This is worth understanding, because the technical setup is genuinely not hard.

The defaults are wrong. Most mail providers auto-generate an SPF record with ~all. Most DNS providers don't prompt you to add a DMARC record. Most registrars don't mention authentication during domain setup. The path of least resistance leads to a weak configuration.

The coordination problem is real but overused as an excuse. The argument goes: if I enforce strictly, I might break legitimate forwarded mail, so I'll wait for everyone else to upgrade first. But everyone waits. The result is collective inaction dressed up as prudence.
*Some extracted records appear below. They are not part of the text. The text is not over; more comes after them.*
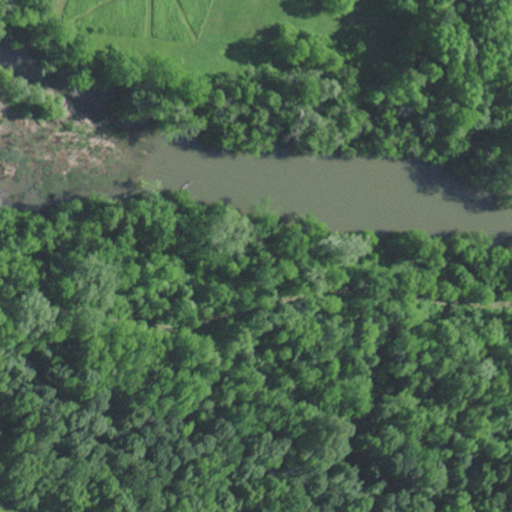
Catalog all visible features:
river: (241, 173)
road: (255, 288)
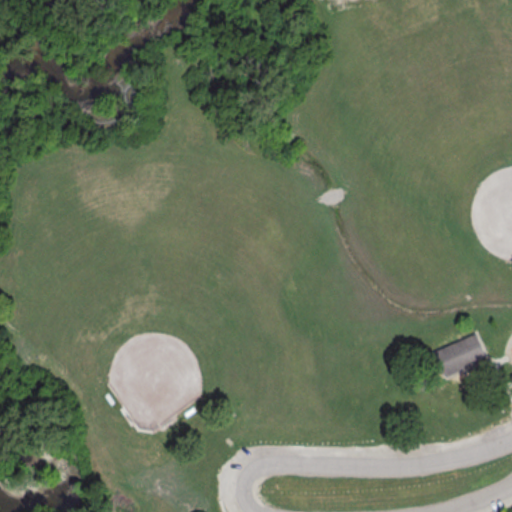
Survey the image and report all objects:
road: (20, 24)
river: (39, 27)
road: (0, 94)
road: (343, 94)
river: (4, 146)
road: (331, 192)
park: (462, 193)
road: (159, 250)
park: (265, 265)
road: (156, 296)
road: (290, 307)
road: (0, 310)
park: (162, 332)
building: (457, 354)
building: (459, 355)
road: (498, 361)
road: (327, 366)
road: (498, 375)
road: (508, 384)
road: (328, 410)
parking lot: (374, 475)
road: (243, 488)
road: (224, 500)
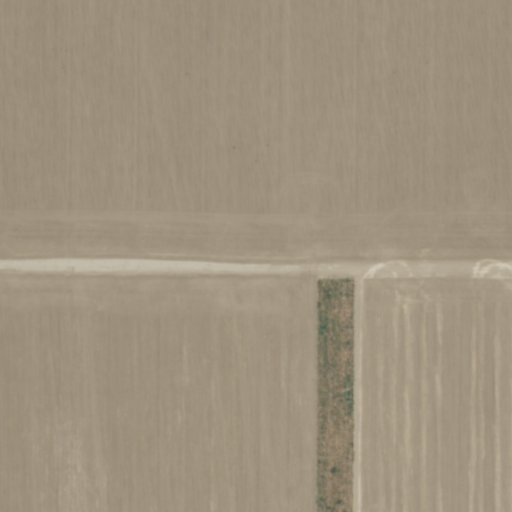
The pain falls on others. If your domain gets spoofed in a phishing campaign, the victims suffer — not you. The cost of doing nothing is externalized. That's a broken incentive structure, and it's why voluntary adoption has been slow.

The big players have leverage they haven't fully used. Google and Microsoft together handle a majority of the world's email. Their 2024 mandate requiring DKIM and DMARC for bulk senders moved more domains into compliance than a decade of documentation. But they stopped at p=none — monitoring only. Extending that requirement to enforcement would change the ecosystem overnight.

A Real-World Configuration: Cloudflare

Here's what a correct, strongly enforced configuration looks like for a domain using Cloudflare for DNS. The mail provider is irrelevant — these records are the same regardless of who hosts your mail.

DNS Records Required

SPF (TXT record at @):

v=spf1 include:_spf.example.com -all

Your mail provider's documentation will give you the correct include: value. Whatever they recommend for the rest of the record, the -all at the end is your decision — use it.

DKIM (TXT record — your provider gives you this):

selector._domainkey.yourdomain.com  →  v=DKIM1; h=sha256; k=rsa; p=[your public key]

Your provider generates and manages your DKIM key. They'll give you the exact record to add. Copy it exactly as provided.

DMARC (TXT record at _dmarc):

v=DMARC1; p=reject; sp=reject; adkim=r; aspf=r;

A Note on DMARC Reporting

DMARC supports rua and ruf tags for aggregate and forensic reports:

v=DMARC1; p=reject; sp=reject; adkim=r; aspf=r; rua=mailto:dmarc@yourdomain.com;

These reports arrive as zipped XML files — a format that is, charitably, not user-friendly. Two types exist: aggregate (rua) and forensic (ruf). Aggregate reports are the operationally important ones — they show who is sending as your domain and whether legitimate mail is failing alignment. Forensic reports were designed to provide per-message failure detail, but many receivers have stopped sending them due to privacy concerns, and many providers ignore them entirely. Don't worry if forensic reports never arrive. Focus on aggregate. Services like Postmark's free DMARC monitoring tool or Dmarcian parse and visualize aggregate reports without requiring you to touch XML. If you won't monitor them during rollout or troubleshooting, they quickly become noise — but during initial setup, they're worth having.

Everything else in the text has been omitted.